The error-rate estimates that were obtained from the simulations appear to have been computed incorrectly. Those estimates—which are called “Proportion of type I per comparison error rates” in the Figure 3 caption, “Proportion of type I error” in the Figure 3 graphs, and “type I PCER” or simply “type I error” in some other places in the paper—are presumably intended to estimate the per-comparison Type I error rate (PCER). But an examination of the Figure 3 graphs (https://doi.org/10.7717/peerj.10387/fig-3) and the simulation R code (https://github.com/stevemidway/MultipleComparisons/blob/master/simulation_function.R) reveals that the computations are not correct.

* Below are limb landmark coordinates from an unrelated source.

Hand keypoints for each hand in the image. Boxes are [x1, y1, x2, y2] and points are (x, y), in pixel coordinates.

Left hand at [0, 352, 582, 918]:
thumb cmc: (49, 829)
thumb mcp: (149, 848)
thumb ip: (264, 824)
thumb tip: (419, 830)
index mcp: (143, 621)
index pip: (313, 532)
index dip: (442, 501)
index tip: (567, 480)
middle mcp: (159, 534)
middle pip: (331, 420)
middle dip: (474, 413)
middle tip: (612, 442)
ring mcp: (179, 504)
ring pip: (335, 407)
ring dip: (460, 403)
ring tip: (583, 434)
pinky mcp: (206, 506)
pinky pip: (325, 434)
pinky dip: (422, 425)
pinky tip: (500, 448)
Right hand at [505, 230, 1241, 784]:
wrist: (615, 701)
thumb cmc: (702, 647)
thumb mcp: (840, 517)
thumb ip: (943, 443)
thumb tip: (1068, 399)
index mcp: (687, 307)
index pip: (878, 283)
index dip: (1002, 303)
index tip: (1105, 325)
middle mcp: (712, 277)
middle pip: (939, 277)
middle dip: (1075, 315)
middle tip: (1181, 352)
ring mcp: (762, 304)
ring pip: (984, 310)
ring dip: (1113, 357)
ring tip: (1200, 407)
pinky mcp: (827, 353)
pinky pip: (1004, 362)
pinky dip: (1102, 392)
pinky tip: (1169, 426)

First, consider the Figure 3 graphs. Notice that in all the “many groups” cases (labeled HSMG and LSMG in the graphs), the bars are roughly 3 times the height they should be. For instance, because the LSD procedure conducts each test at the (unadjusted) .05 level, LSD’s PCER should be .05 by definition—yet the bars for LSD in the “many groups” cases reach roughly .15 instead.
The source of the computation error appears to be in line 198 of the simulation code:
prop_type1[i,1]<-round(length(which(sig_diffs[,,i]<0.05))/(sims*groups),3)

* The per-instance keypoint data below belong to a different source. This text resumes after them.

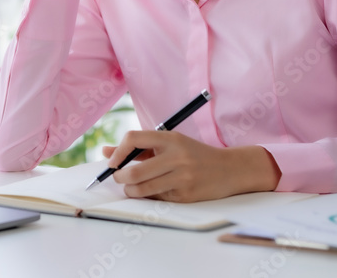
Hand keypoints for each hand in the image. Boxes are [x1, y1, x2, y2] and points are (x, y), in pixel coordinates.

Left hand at [101, 131, 280, 202]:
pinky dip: (149, 196)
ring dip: (130, 190)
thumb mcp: (169, 143)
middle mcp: (177, 156)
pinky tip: (154, 191)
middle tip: (119, 178)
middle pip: (134, 171)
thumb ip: (138, 147)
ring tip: (131, 187)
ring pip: (142, 189)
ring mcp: (182, 177)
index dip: (117, 151)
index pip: (133, 138)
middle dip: (119, 177)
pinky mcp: (186, 195)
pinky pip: (157, 198)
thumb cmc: (194, 154)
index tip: (112, 162)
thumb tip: (105, 152)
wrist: (230, 169)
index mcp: (170, 138)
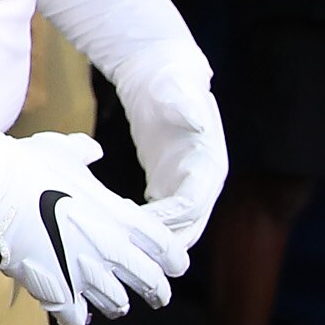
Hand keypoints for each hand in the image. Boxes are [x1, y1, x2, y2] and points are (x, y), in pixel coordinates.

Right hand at [0, 132, 188, 324]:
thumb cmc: (30, 166)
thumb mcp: (65, 151)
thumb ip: (85, 153)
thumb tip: (92, 150)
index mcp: (122, 218)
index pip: (168, 249)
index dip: (175, 261)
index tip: (174, 266)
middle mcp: (112, 251)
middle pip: (151, 284)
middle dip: (156, 291)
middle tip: (156, 296)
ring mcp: (85, 275)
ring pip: (117, 305)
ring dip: (116, 304)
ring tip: (113, 304)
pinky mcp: (56, 292)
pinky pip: (76, 319)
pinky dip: (77, 318)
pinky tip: (74, 313)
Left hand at [121, 67, 227, 246]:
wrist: (162, 79)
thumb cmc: (171, 82)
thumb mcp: (177, 90)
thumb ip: (185, 106)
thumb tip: (195, 121)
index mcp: (210, 165)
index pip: (192, 205)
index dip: (167, 219)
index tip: (135, 222)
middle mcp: (204, 184)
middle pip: (187, 228)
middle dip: (159, 241)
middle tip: (122, 245)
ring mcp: (187, 188)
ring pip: (175, 230)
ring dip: (151, 241)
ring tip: (116, 242)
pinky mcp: (167, 188)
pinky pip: (159, 219)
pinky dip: (141, 228)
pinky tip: (114, 226)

If I understand the program correctly, i
indexes the examined procedures (i=1 for “tukey,” i=2 for “snk,” etc.), sig_diffs
is an array of p-values (in which each row is for a given iteration, each column is for a given pairwise combination of groups, and each “page” is for a given procedure), sims
is the number of iterations, and groups
is the number of groups in the design (either 3 or 7). Thus, for each procedure, that line of code computes a value (rounded to 3 decimal places) equal to the total number of statistically significant p-values divided by the product of the number of iterations and the number of groups. That is not the correct formula for estimating the PCER; it appears the authors should have replaced groups
by num_combs
(the number of pairwise combinations of groups) in that line of code, as follows:
prop_type1[i,1]<-round(length(which(sig_diffs[,,i]<0.05))/(sims*num_combs),3)
Or to perform the same computation more simply, and without the unnecessary rounding:
prop_type1[i, 1] = mean(sig_diffs[, , i] < .05)
In other words, the estimated PCER should simply be the proportion of p-values that were less than .05 for the given procedure.
For the “few groups” simulations, the computation ends up being correct despite the incorrect formula—but only because the number of groups (namely, 3) happens to be equal to the number of pairwise combinations of groups in that case. For the “many groups” simulations, the number of groups (namely, 7) is not equal to the number of pairwise comparisons of groups (namely, 21), making the estimate 3 times what it is supposed to be (which explains the aforementioned peculiarities in the Figure 3 graphs).
Even if the computation were corrected, there would be no apparent purpose of estimating the PCER. After all, as noted by Reviewer 2 in the peer review (https://doi.org/10.7287/peerj.10387v0.1/reviews/2), the aim of multiple-testing procedures is to control some overall error rate (e.g., the experimentwise Type I error rate). Moreover, for any single-step multiple-testing procedure, there is no need to estimate the PCER via simulation, because the PCER is—by definition—simply the comparisonwise alpha level used in the tests. For instance, the LSD procedure uses an unadjusted (.05) comparisonswise alpha level, so its PCER is .05. And Bonferroni uses a comparisonwise alpha level of .05/m (where m is the number of comparisons), so its PCER is .05/m, e.g., if there are 3 comparisons Bonferroni’s PCER is .05/3 = .0167. Incidentally, it is pointless to imply a distinction between the PCERs of “LSD Bonferroni” and “t-test Bonferroni," since the adjustment is the same in both cases. The same goes for “LSD Šidák” versus “t-test Šidák.”
The problems with the computations are compounded by the low number of iterations (100), which make the estimations imprecise even when the computations are performed correctly. For instance, notice that in Figure 3A, each procedure’s PCER appears considerably higher in the “low sample-size, few groups” (LSFG) case than in the “high sample-size, few groups” (HSFG) case. But that should not be. For instance, LSD’s PCER should be .05, regardless of sample size. And Bonferroni’s PCER should be .05/3 = .0167, regardless of sample size (because there are 3 comparisons in the “few groups” simulations). Thus, the authors’ references to differences between the low and high sample-size simulations (including their observation of the “reverse trend” in the unbalanced case) are essentially meaningless because those differences apparently reflect mere "noise," i.e., random variation from one batch of iterations to another. That can be confirmed simply by running the simulation program several times, graphing the results each time, and observing how inconsistent the purported trends are from one run to another (though the provided simulation program does not run without errors unless each=8
is corrected to each=9
in lines 296 and 326, since there are 9 examined procedures). In any case, the number of iterations would need to be orders of magnitude higher to obtain reasonably precise, stable estimates.